Segment Start: Document text

5 N.C. App. 360 | N.C. Ct. App. | 1969
The parties stipulated that the date of taking was 29 April 1968. Seven rental houses were located on the tract of land, four of which were taken by the plaintiff and three of which were left intact. The tract was bounded on the west by Plum Street, on the east by Bernice Street and on the south by Bowen Street. The former was an eighteen-foot wide gravel street, while the latter two were fifteenr foot wide gravel streets. The W. L. Robinson Tobacco Company was located on Plum Street across from the tract. On 29 April 1968 the property in question was zoned R-3 which was a residential classification.
The witnesses for the defendants testified that the highest and best use for the property was industrial, not residential. They introduced testimony to the effect that, at the time of taking, a change in the zoning ordinance was being considered and that the change would make the property available for industrial use rather than being restricted to residential use.

Segment End: Document text

Directions:
Reproduce everything in the court opinion above from "5 N.C. App." down to "a residential classification.", word for word.

Segment Start: Stored data

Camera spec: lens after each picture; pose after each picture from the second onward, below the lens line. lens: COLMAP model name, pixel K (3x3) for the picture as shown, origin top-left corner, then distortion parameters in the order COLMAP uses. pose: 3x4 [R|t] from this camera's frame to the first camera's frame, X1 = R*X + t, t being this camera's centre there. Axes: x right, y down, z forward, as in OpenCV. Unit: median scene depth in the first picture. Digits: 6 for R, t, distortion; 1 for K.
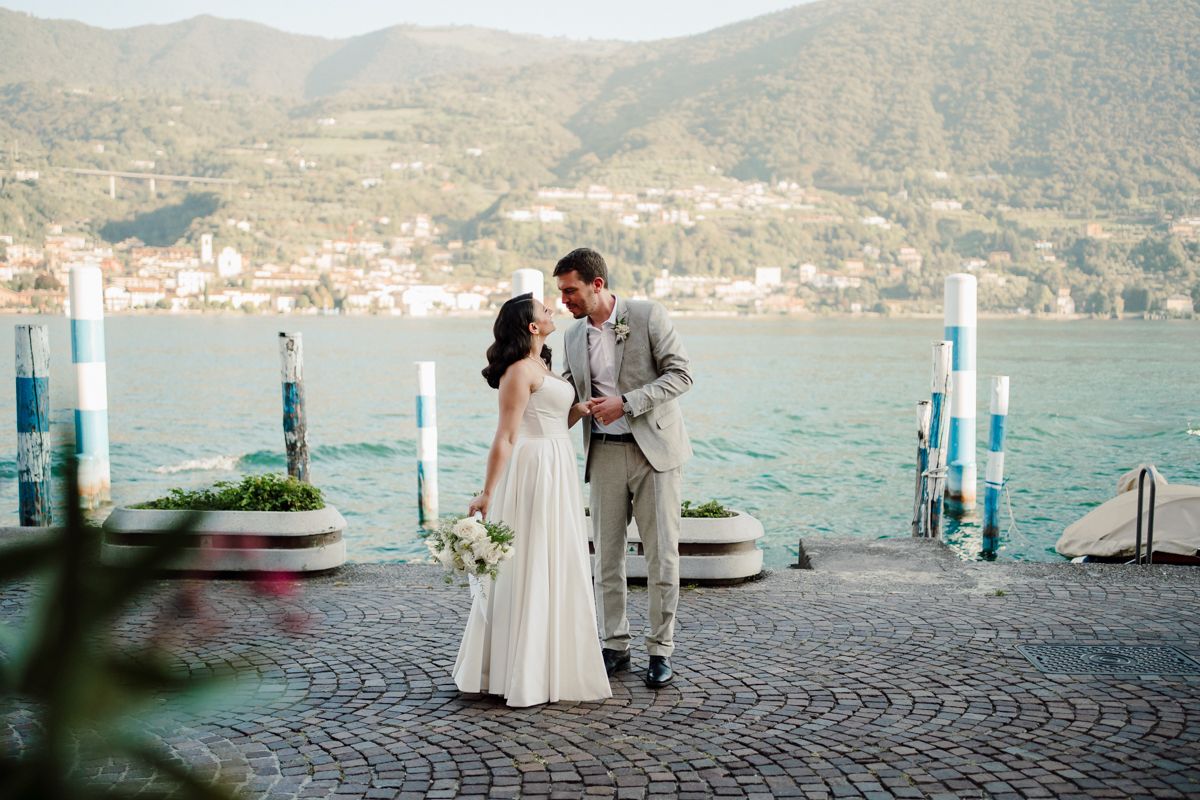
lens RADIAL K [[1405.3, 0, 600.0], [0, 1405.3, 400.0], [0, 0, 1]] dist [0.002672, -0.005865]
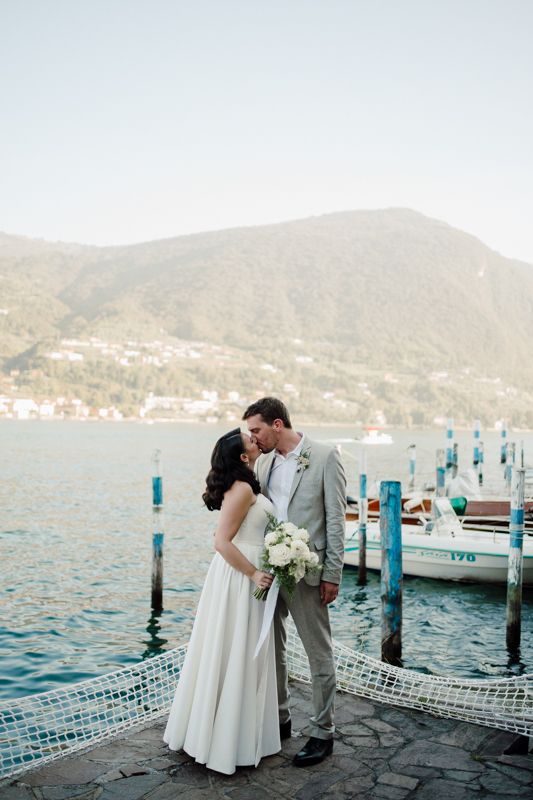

Segment End: Stored data

Answer for this exercise:
5 N.C. App. 360 | N.C. Ct. App. | 1969
The parties stipulated that the date of taking was 29 April 1968. Seven rental houses were located on the tract of land, four of which were taken by the plaintiff and three of which were left intact. The tract was bounded on the west by Plum Street, on the east by Bernice Street and on the south by Bowen Street. The former was an eighteen-foot wide gravel street, while the latter two were fifteenr foot wide gravel streets. The W. L. Robinson Tobacco Company was located on Plum Street across from the tract. On 29 April 1968 the property in question was zoned R-3 which was a residential classification.